### Dataset entries
+ + + + + + +

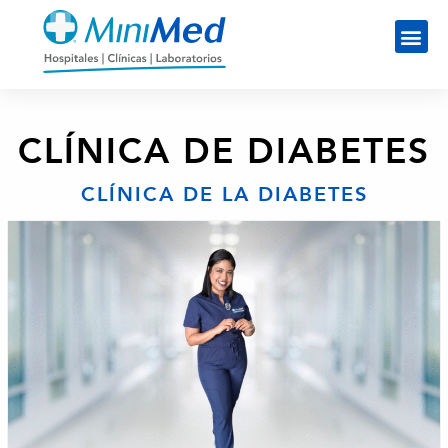
CLÍNICA DE DIABETES
CLÍNICA DE LA DIABETES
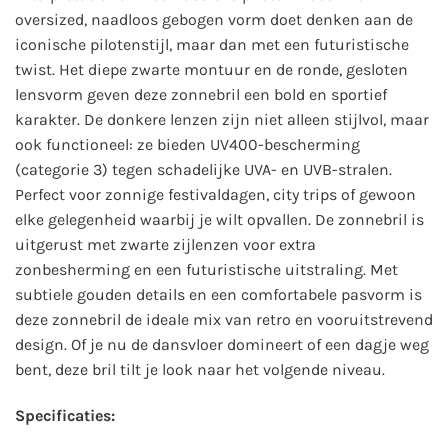
oversized, naadloos gebogen vorm doet denken aan de
iconische pilotenstijl, maar dan met een futuristische
twist. Het diepe zwarte montuur en de ronde, gesloten
lensvorm geven deze zonnebril een bold en sportief
karakter. De donkere lenzen zijn niet alleen stijlvol, maar
ook functioneel: ze bieden UV400-bescherming
(categorie 3) tegen schadelijke UVA- en UVB-stralen.
Perfect voor zonnige festivaldagen, city trips of gewoon
elke gelegenheid waarbij je wilt opvallen. De zonnebril is
uitgerust met zwarte zijlenzen voor extra
zonbesherming en een futuristische uitstraling. Met
subtiele gouden details en een comfortabele pasvorm is
deze zonnebril de ideale mix van retro en vooruitstrevend
design. Of je nu de dansvloer domineert of een dagje weg
bent, deze bril tilt je look naar het volgende niveau.
Specificaties:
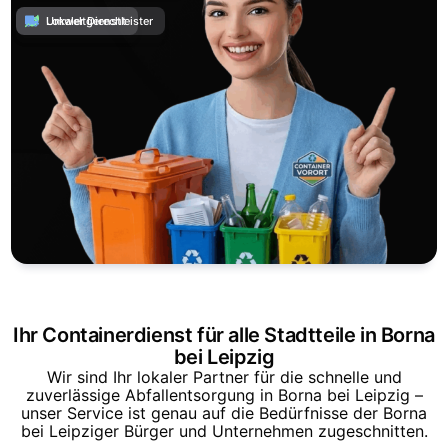
Umweltgerecht
Lokaler Dienstleister
Ihr Containerdienst für alle Stadtteile in Borna
bei Leipzig
Wir sind Ihr lokaler Partner für die schnelle und
zuverlässige Abfallentsorgung in Borna bei Leipzig –
unser Service ist genau auf die Bedürfnisse der Borna
bei Leipziger Bürger und Unternehmen zugeschnitten.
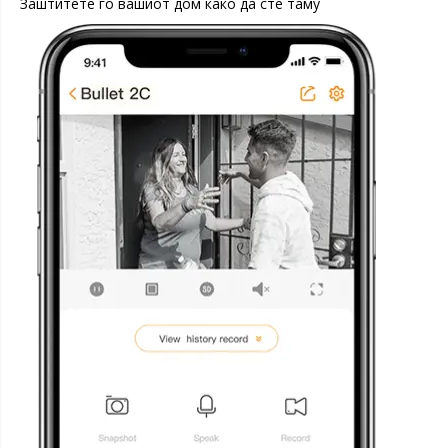
Заштитете го вашиот дом како да сте таму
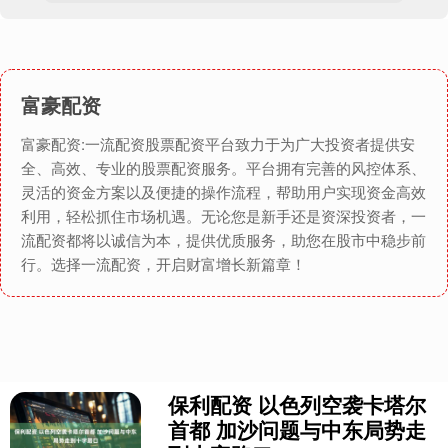
富豪配资
富豪配资:一流配资股票配资平台致力于为广大投资者提供安
全、高效、专业的股票配资服务。平台拥有完善的风控体系、
灵活的资金方案以及便捷的操作流程，帮助用户实现资金高效
利用，轻松抓住市场机遇。无论您是新手还是资深投资者，一
流配资都将以诚信为本，提供优质服务，助您在股市中稳步前
行。选择一流配资，开启财富增长新篇章！
保利配资 以色列空袭卡塔尔
首都 加沙问题与中东局势走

+ + + + + + +

### WORK ORDER
Please copy every entry exactly, without the pictures.

### RESPONSE AREA
CLÍNICA DE DIABETES
CLÍNICA DE LA DIABETES
oversized, naadloos gebogen vorm doet denken aan de
iconische pilotenstijl, maar dan met een futuristische
twist. Het diepe zwarte montuur en de ronde, gesloten
lensvorm geven deze zonnebril een bold en sportief
karakter. De donkere lenzen zijn niet alleen stijlvol, maar
ook functioneel: ze bieden UV400-bescherming
(categorie 3) tegen schadelijke UVA- en UVB-stralen.
Perfect voor zonnige festivaldagen, city trips of gewoon
elke gelegenheid waarbij je wilt opvallen. De zonnebril is
uitgerust met zwarte zijlenzen voor extra
zonbesherming en een futuristische uitstraling. Met
subtiele gouden details en een comfortabele pasvorm is
deze zonnebril de ideale mix van retro en vooruitstrevend
design. Of je nu de dansvloer domineert of een dagje weg
bent, deze bril tilt je look naar het volgende niveau.
Specificaties:
Umweltgerecht
Lokaler Dienstleister
Ihr Containerdienst für alle Stadtteile in Borna
bei Leipzig
Wir sind Ihr lokaler Partner für die schnelle und
zuverlässige Abfallentsorgung in Borna bei Leipzig –
unser Service ist genau auf die Bedürfnisse der Borna
bei Leipziger Bürger und Unternehmen zugeschnitten.
Заштитете го вашиот дом како да сте таму
富豪配资
富豪配资:一流配资股票配资平台致力于为广大投资者提供安
全、高效、专业的股票配资服务。平台拥有完善的风控体系、
灵活的资金方案以及便捷的操作流程，帮助用户实现资金高效
利用，轻松抓住市场机遇。无论您是新手还是资深投资者，一
流配资都将以诚信为本，提供优质服务，助您在股市中稳步前
行。选择一流配资，开启财富增长新篇章！
保利配资 以色列空袭卡塔尔
首都 加沙问题与中东局势走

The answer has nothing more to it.